This week’s topic for Top Ten Tuesday (hosted by That Artsy Reader Girl) is “Books with Names/Character Names in the Titles”.
I have decided to focus on classic novels and have listed five female characters and five male – interestingly, I had much more choice when it came to the women! As usual with my Top Ten Tuesday posts, I have tried to stick to books that I’ve read and reviewed on my blog.
1. Ann Veronica by HG Wells – This novel about a young woman’s struggle for independence and her involvement with the suffrage movement isn’t something you would normally associate with science fiction author HG Wells, but I thought it was an interesting read.
2. My Cousin Rachel by Daphne du Maurier – Du Maurier liked using names in her titles! As well as the most obvious choice, Rebecca, there’s also Julius, Mary Anne – and this one, My Cousin Rachel, a dark and atmospheric novel which is one of my personal favourites by du Maurier.

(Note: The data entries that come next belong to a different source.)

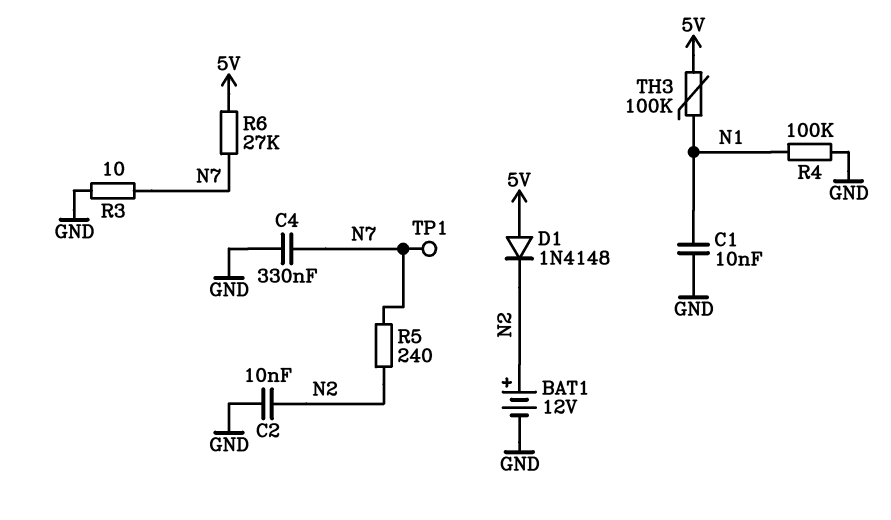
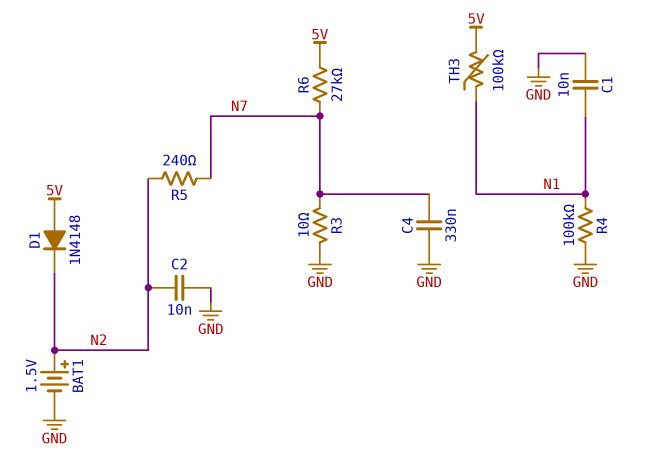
BAT1: 12V (plus N2, minus GND) -> 1.5V (plus N2, minus GND)
TP1: test point (N7) -> none

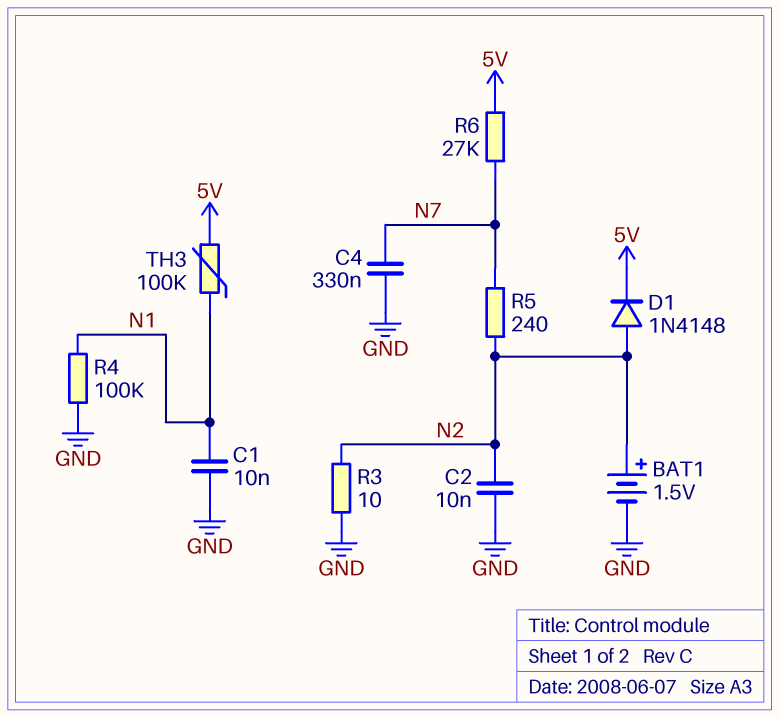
D1: diode 1N4148 (A 5V, K N2) -> diode 1N4148 (A N2, K 5V)
R3: 10 (GND, N7) -> 10 (GND, N2)

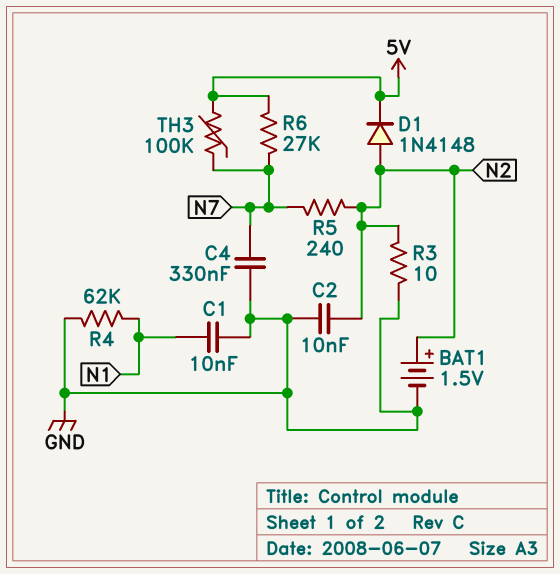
R4: 100k (GND, N1) -> 62k (GND, N1)
TH3: 100k (5V, N1) -> 100k (5V, N7)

3. Lorna Doone by RD Blackmore – Set in 17th century England, I loved this novel about a man who falls in love with a woman from a clan of violent outlaws. Although Lorna is the title character, I actually found some of the minor characters more interesting, and I could probably say the same about a few of the other books on this list too.
4. Sylvia’s Lovers by Elizabeth Gaskell – I’ve read several of Gaskell’s novels and this is one that I particularly liked. Set on the North Yorkshire coast during the Napoleonic Wars it’s a beautifully written novel but I agree with Gaskell when she said it’s “the saddest story I ever wrote”.
5. Shirley by Charlotte Brontë – I’ve chosen to highlight this one rather than Charlotte’s more popular Jane Eyre. Although it’s not one of the strongest novels by the Brontë sisters, I think it deserves to be more widely read. It’s an interesting fact that Shirley was seen as a male name rather than a female one until the publication of this book.
6. Lord Jim by Joseph Conrad – I thought this was a fascinating book, but also a difficult one to read and understand because of the structure and the complex, morally ambiguous title character. I can’t really say that I enjoyed it, but I was pleased to at least make it to the end.
7. David Copperfield by Charles Dickens – Another author who used a lot of names in titles! I haven’t read all of them, but those I have read and could have chosen from include Oliver Twist, The Mystery of Edwin Drood and Dombey and Son. I decided on this one because it’s a book I particularly enjoyed, with a selection of fascinating characters – apart from the very annoying Dora Spenlow!
8. Jude the Obscure by Thomas Hardy – If Sylvia’s Lovers is sad, this book is heartbreaking. It follows the story of a young man from a humble background whose attempts to gain an education and live with the woman he loves leads to tragedy. I love Hardy but can see why he doesn’t appeal to everyone!
9. Uncle Silas by Sheridan Le Fanu – This Victorian classic has everything you could wish for in a Gothic novel and after a slow start, I loved it. A good choice for a Halloween reading list or to curl up with on a dark winter’s night.
10. Phineas Finn by Anthony Trollope – Phineas Finn is a young Irish politician who appears in Trollope’s Palliser series. His name actually features in two of the books from this series – this one and Phineas Redux, both of which I enjoyed.
Have you read any of these? Which other classics can you think of with character’s names in the title?